Maharashtra’s new agri exports policy focuses on value addition, GI-tagged items, market access


Maharashtra on Friday unveiled a new Agriculture Export Policy (AEP) in line with the Centre’s directives to states to formulate region-specific policies with a focus on promoting exports of geographical indication- (GI) certified and ‘unique’, region-specific products.

The policy focuses on developing entrepreneurs in agri exports and diversifying the export basket to boost high-value and value-added agricultural exports. It also aims at providing an institutional mechanism for pursuing market access in addition to tackling barriers and deal with sanitary and phytosanitary issues.

“Around 26 agricultural products have been granted GI tag from the state and we will be working towards boosting exports of these products,” said Sunil Pawar, managing director of the Maharashtra State Agriculture Marketing Board, which will function as the nodal agency for agri-exports promotion.

Anoop Kumar, principal secretary (cooperation and marketing), Maharashtra, said the state government will launch an aggressive marketing programme for 11 GI-tagged products through the state marketing federation to ensure premium remuneration for farmers. Maharashtra is the second-largest producer of fruits in the country with a production of 12%, and exports grapes, mangoes, pomegranates, onions and bananas.

GI registration provides exclusive right to the community concerned to promote and sell the products in world markets. Of the 417 GI certifications granted by India so far, around 150 belong to the agricultural and food sectors.

The Centre’s AEP launched in December 2018 has identified six agri export clusters in Maharashtra to promote shipment of mangoes, pomegranates, bananas, oranges, grapes and onions. The state government has identified 21 such clusters and sub-clusters which have a high potential of exports. These clusters will focus on fruits, including alphonso mangoes, kesar mangoes, pomegranates, grapes and oranges, pulses, oilseeds, jaggery, spices, dairy products, fisheries, cashews and raisins.

Maharashtra’s policy also seeks to encourage farmer producer companies to participate in exports. APEDA, MPEDA, EIC and other commodity boards will provide a framework for ownership of the supply chain, starting from farmer registrations, FPO formation, provision of quality inputs, price discovery, farmer training through technical organisation and third-party certification.

The Maharashtra export policy has pegged post-harvest losses at 5-10% for non-perishables and about 30% for perishables.
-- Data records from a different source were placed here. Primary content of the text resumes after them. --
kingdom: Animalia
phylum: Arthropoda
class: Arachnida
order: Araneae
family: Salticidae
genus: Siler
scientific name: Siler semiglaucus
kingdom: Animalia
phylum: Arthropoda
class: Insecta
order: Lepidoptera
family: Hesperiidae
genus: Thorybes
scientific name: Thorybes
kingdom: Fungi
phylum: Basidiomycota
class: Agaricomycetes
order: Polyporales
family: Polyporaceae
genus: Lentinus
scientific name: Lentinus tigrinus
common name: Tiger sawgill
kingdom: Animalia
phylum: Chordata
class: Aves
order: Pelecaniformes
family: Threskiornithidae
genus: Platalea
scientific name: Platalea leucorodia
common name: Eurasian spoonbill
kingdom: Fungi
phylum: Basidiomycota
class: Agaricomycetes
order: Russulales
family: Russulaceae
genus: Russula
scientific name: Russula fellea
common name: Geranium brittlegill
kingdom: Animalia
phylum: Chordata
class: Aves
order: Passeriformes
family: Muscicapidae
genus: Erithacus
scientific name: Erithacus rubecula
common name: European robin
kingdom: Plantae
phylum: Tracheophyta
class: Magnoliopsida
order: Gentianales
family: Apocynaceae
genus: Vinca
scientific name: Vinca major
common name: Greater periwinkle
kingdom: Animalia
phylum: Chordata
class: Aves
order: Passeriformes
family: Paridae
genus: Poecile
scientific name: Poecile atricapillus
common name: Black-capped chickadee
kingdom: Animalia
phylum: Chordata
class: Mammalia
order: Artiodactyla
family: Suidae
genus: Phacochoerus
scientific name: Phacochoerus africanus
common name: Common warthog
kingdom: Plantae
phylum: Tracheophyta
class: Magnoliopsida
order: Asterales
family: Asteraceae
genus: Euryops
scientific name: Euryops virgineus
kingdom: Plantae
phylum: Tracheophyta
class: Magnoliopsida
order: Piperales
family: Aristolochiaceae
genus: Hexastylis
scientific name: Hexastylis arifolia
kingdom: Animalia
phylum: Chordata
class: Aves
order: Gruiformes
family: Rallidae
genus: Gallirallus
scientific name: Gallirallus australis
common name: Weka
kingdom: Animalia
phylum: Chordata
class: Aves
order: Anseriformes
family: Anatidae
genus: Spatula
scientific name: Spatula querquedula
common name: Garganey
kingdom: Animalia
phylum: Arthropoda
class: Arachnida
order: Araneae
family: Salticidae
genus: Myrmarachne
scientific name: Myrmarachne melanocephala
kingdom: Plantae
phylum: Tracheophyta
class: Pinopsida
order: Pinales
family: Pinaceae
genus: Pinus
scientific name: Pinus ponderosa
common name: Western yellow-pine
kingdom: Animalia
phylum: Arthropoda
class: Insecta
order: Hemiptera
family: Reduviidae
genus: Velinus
Since the AEP’s launch, 21 states and two Union Territories have finalised their state-specific action plans. In accordance with the Centre’s policy, Maharashtra has established a state-level steering committee under the chairmanship of the principal secretary, cooperation and marketing, and a cluster facilitation cell under the guidance of district collectors.

The thrust of the policy is on developing product-specific clusters in various agro-climatic zones of the country to help deal with supply side issues.

More than 41 clusters have been identified for export promotion of 18 products. Some of the clusters include Shopian (Jammu and Kashmir) and Kinnaur (Himachal Pradesh) for apples, Lucknow (Uttar Pradesh), Kutch (Gujarat) and Mahbubnagar (Telangana) for mangoes, Anantpur (Andhra Pradesh) and Theni (Tamil Nadu) for bananas, Nashik (Maharashtra) for grapes, Siphahijala (Tripura) for pineapples, Solapur (Maharashtra) and Chitradurga (Karnataka) for pomegranates and West Jaintia Hills (Meghalaya) for turmeric.